By far the thing I heard the most though was, “Are you nervous yet?”. Everyone from Mrs. W’s former fifth grade teacher to my own mother asked me that. Just the annoyance itself was probably enough to keep me from actually getting nervous until right before the wedding.

I’ve speculated a lot on why everyone seemed to take such glee in trying to make me nervous and uncomfortable. The main reason I think is just your usual hazing, but you’d think that people that have been through it would be more understanding about the stress of it all. I think those folks were mostly motivated by the idea of feeling more knowledgeable and experienced than I was. I’ve noticed that tendency in myself. On our honeymoon I had a lot of fun watching other people get married and disparaging them as newlyweds when I had only been married for 3 days.
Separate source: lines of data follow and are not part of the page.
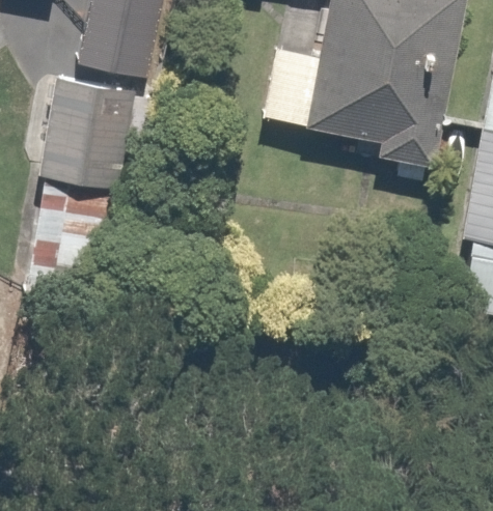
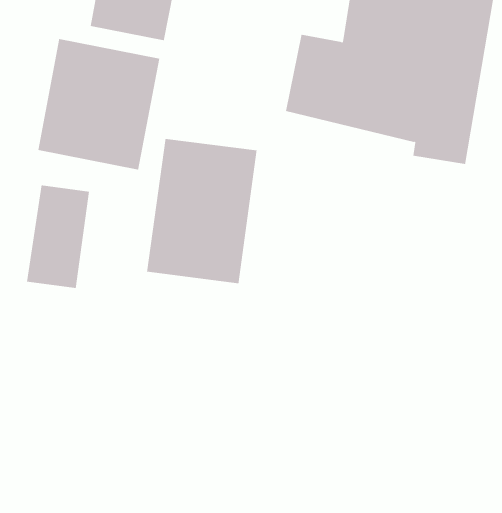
building: none -> [147,138,257,284]

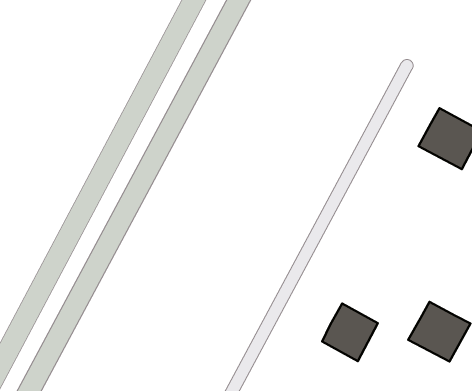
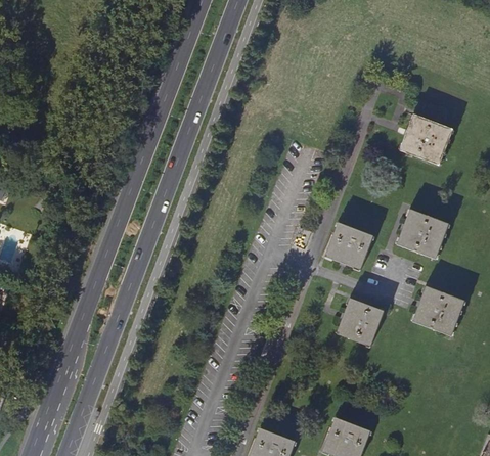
building: none -> [396,209,448,259]
building: none -> [324,222,372,269]

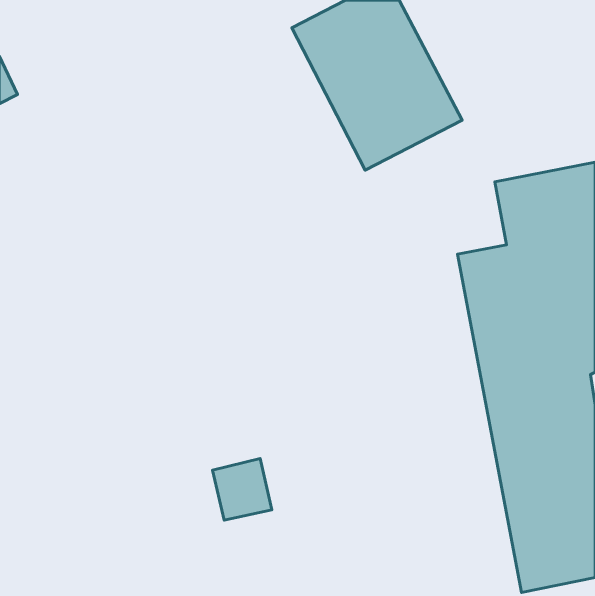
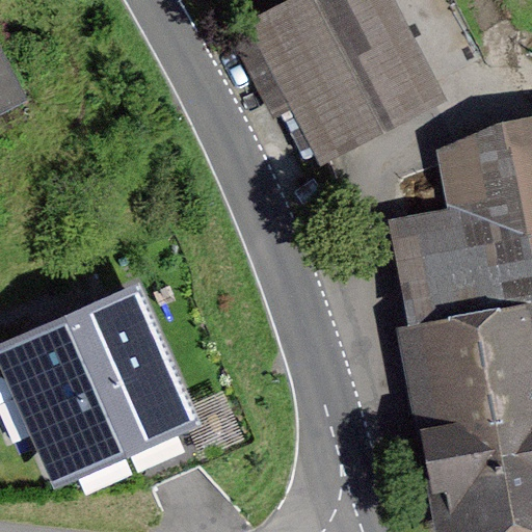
building: none -> [4,296,183,468]

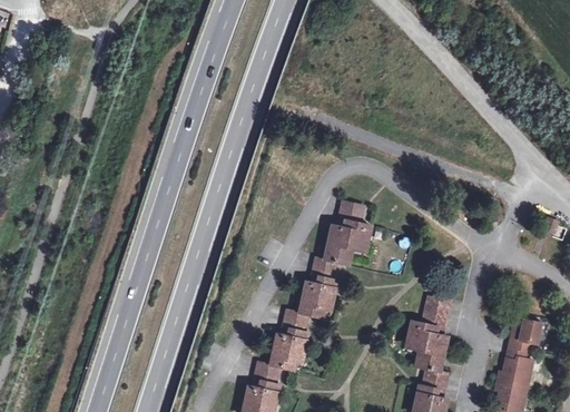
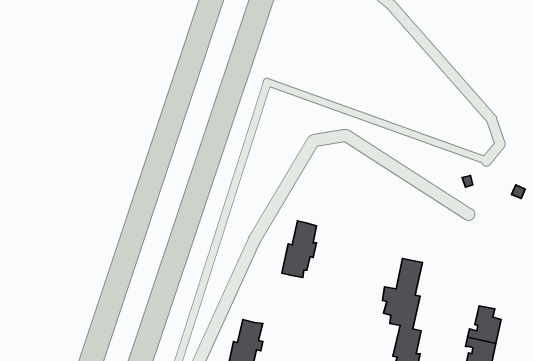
building: [325,202,368,265] -> none
building: [271,310,308,370] -> none
building: [509,317,540,352] -> none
People are funny. Mrs. W says she didn’t really have that problem. I blame her femininity. I give it another month before I hear our first "So when are you going to have kids?".

Now Back To Our Regularly Scheduled Posting

Well, that long silence you just read……… that’s the sound of me getting married, going on a Jamaican honeymoon, moving house, putting a house up for sale, and fighting a small war with Comcast (turns out if you have two modems you have to pay twice).

So now I’m chock full of things to blog about. I intend to be posting more as time permits.